▶ _Records_
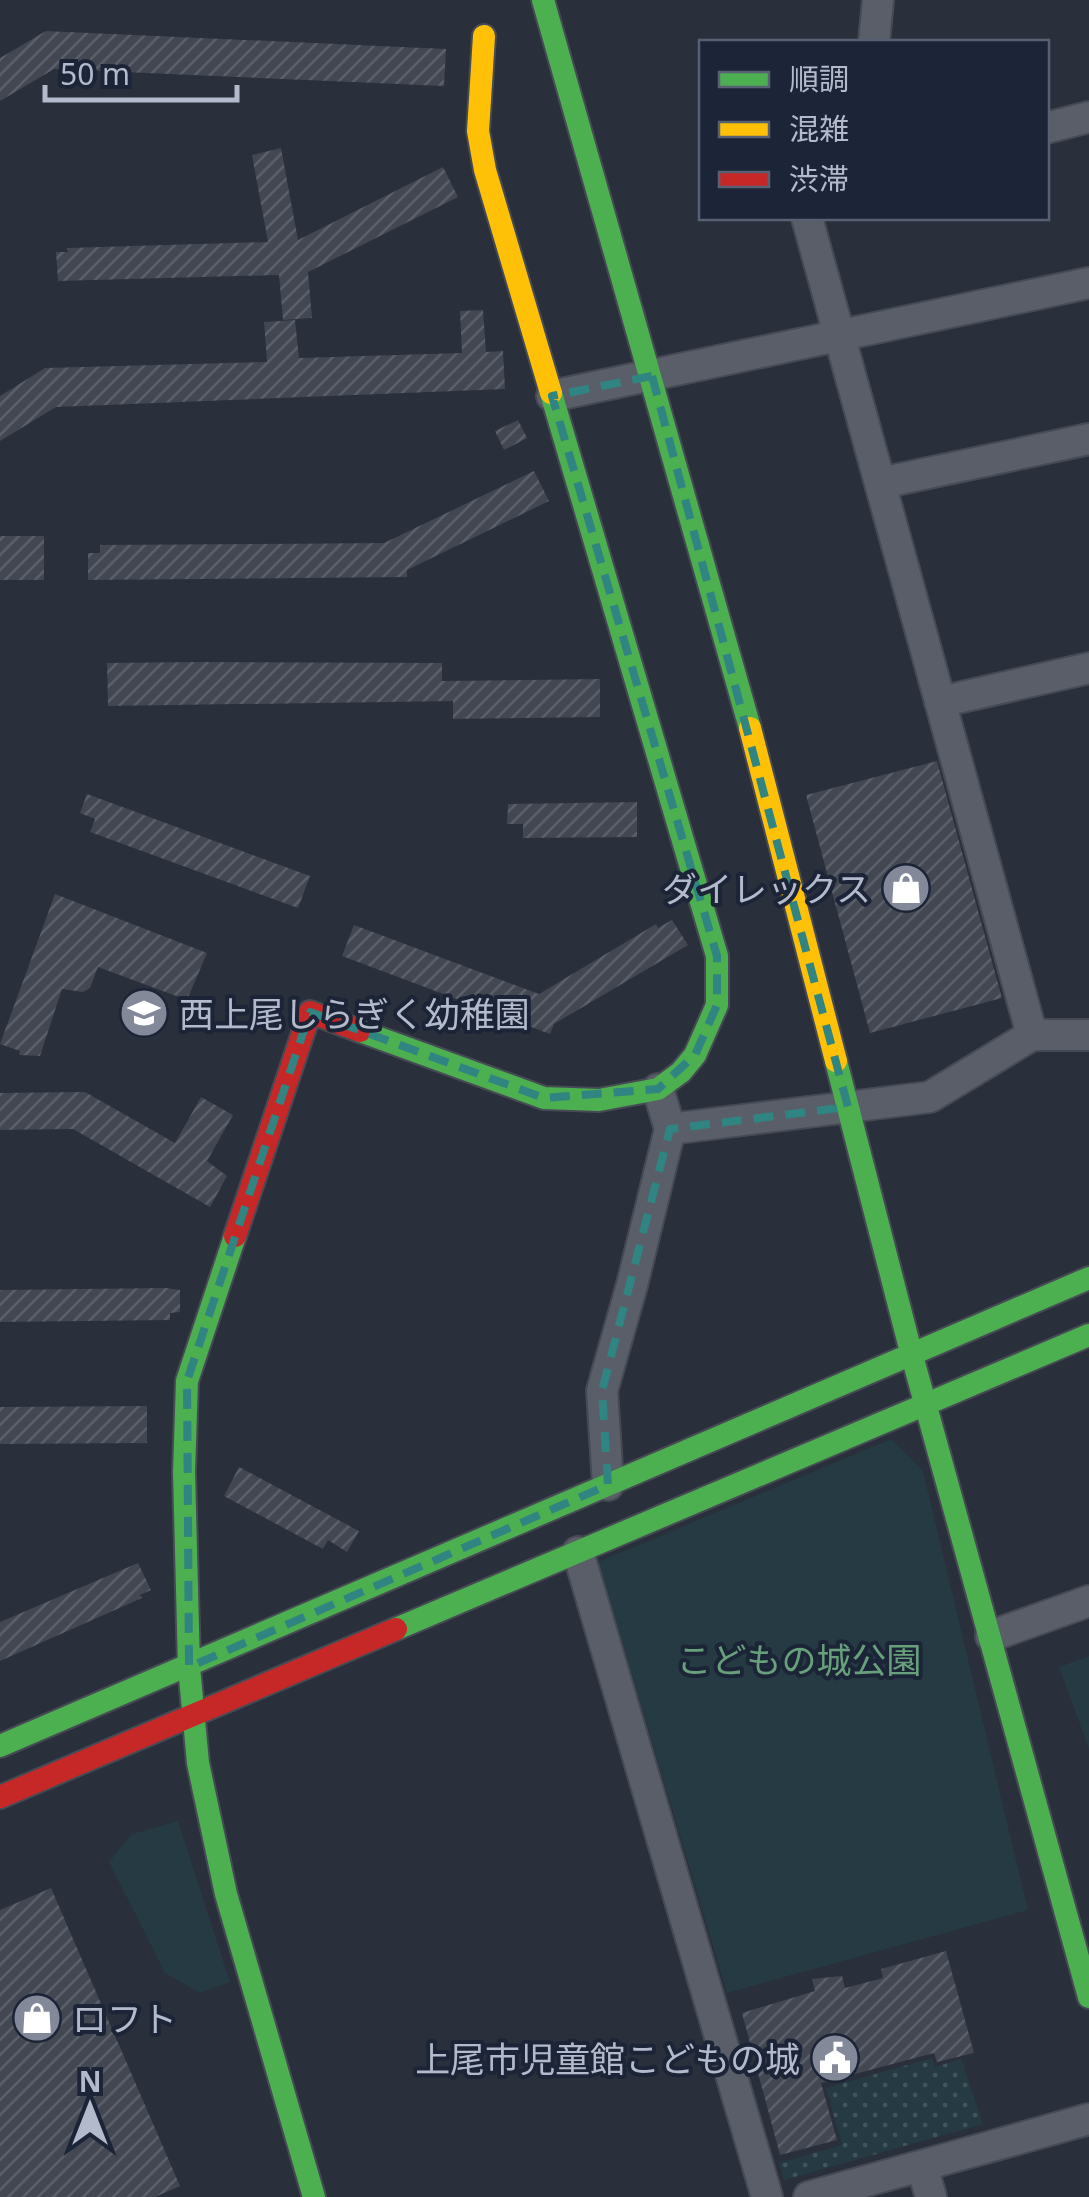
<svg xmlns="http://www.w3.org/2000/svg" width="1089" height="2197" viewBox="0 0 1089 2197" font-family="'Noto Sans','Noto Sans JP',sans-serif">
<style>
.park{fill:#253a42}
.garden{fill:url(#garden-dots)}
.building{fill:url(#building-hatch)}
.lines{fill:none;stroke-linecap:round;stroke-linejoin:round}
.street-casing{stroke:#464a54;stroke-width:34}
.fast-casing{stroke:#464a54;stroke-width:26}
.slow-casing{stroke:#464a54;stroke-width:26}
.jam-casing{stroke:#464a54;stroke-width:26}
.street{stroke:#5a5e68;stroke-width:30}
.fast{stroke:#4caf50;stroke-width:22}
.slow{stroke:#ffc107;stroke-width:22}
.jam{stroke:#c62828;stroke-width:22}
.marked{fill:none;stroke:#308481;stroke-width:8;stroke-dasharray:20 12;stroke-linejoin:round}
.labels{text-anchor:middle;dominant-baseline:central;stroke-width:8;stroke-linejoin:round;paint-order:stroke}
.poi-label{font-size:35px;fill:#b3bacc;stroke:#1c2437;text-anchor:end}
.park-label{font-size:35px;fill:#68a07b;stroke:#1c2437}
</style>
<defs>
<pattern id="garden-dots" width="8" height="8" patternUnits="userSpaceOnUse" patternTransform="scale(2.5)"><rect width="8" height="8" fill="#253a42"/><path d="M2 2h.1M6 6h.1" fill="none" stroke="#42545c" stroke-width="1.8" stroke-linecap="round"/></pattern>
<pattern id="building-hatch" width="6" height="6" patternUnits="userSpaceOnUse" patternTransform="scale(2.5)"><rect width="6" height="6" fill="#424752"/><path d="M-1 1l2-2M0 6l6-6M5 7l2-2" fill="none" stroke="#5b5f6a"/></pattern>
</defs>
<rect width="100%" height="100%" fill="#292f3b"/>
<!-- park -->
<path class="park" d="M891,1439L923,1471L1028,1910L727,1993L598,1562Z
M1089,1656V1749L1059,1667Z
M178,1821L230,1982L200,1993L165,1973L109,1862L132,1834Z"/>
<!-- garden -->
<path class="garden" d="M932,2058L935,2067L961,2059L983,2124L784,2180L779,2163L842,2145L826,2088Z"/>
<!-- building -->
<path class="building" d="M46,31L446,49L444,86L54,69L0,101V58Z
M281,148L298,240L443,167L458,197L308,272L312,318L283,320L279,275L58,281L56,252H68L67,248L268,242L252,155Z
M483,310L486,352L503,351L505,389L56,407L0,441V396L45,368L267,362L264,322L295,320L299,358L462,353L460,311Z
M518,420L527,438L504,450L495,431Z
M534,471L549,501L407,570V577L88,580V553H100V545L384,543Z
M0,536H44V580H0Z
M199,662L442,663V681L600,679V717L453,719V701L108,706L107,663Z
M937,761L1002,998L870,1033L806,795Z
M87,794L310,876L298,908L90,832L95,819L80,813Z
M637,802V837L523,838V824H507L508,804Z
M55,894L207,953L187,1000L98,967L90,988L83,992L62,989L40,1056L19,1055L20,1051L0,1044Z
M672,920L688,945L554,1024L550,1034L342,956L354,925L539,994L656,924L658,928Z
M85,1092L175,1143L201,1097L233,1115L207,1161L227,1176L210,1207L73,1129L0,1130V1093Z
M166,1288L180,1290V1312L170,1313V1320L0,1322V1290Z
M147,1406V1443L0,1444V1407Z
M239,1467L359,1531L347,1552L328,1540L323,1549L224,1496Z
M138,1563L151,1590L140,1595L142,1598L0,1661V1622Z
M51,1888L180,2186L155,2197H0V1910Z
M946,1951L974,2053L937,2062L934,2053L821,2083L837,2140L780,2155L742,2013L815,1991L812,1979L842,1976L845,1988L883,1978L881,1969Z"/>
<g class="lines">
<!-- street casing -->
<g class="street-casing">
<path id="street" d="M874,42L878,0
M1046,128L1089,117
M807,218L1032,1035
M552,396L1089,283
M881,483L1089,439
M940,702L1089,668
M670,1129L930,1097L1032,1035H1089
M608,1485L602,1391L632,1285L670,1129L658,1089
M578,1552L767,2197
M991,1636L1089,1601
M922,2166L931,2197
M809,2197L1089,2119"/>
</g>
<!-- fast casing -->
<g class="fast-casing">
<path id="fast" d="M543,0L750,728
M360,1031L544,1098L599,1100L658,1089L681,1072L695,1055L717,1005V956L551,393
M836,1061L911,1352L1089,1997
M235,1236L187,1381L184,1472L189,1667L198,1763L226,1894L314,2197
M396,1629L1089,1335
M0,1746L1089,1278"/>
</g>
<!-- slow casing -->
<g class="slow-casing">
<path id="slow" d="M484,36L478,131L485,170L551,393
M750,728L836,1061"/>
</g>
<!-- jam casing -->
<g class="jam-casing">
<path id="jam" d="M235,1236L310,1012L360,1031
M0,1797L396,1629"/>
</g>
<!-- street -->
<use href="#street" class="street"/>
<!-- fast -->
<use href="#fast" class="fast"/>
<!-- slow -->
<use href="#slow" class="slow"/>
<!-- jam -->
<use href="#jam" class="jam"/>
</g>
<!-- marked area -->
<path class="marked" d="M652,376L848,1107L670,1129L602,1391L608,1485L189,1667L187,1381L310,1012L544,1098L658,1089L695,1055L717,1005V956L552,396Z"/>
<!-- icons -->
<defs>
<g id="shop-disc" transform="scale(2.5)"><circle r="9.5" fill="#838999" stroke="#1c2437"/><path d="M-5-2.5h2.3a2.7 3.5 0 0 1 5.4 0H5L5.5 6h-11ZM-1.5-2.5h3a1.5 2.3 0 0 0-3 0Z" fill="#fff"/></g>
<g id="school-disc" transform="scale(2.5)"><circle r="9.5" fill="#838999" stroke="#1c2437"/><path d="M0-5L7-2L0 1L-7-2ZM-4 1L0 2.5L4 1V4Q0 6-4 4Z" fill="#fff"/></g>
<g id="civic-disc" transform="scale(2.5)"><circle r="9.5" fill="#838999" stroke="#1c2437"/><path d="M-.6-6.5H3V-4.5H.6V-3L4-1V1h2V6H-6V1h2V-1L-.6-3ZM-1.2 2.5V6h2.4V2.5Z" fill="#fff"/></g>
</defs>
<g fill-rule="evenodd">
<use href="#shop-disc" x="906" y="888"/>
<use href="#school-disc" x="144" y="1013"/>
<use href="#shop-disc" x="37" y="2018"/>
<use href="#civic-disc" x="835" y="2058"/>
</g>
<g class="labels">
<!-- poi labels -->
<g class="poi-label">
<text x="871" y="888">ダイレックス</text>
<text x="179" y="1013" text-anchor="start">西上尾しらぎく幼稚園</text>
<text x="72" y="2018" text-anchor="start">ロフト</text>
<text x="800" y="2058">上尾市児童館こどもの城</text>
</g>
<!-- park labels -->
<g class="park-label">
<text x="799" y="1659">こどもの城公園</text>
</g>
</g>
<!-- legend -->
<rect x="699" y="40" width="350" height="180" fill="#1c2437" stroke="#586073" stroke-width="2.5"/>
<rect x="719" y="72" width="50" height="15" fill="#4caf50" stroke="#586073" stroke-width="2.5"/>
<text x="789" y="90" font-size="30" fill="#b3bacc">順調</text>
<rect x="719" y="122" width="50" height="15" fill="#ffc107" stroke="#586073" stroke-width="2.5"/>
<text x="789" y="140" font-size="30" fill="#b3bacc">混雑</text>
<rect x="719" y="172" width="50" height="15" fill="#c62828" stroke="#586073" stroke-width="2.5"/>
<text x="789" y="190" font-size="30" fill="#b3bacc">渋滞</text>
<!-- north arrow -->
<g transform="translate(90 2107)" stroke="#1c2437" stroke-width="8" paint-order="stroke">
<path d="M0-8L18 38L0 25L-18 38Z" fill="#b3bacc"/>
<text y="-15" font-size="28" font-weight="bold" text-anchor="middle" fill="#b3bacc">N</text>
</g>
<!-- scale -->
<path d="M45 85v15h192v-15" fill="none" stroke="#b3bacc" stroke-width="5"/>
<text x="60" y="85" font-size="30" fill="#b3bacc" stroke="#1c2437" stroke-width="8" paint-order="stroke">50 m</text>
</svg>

▶ _Exercise_
Go through the material above and return each line that holds the word "lines".

▶ _Answer to this problem_
.lines{fill:none;stroke-linecap:round;stroke-linejoin:round}
<g class="lines">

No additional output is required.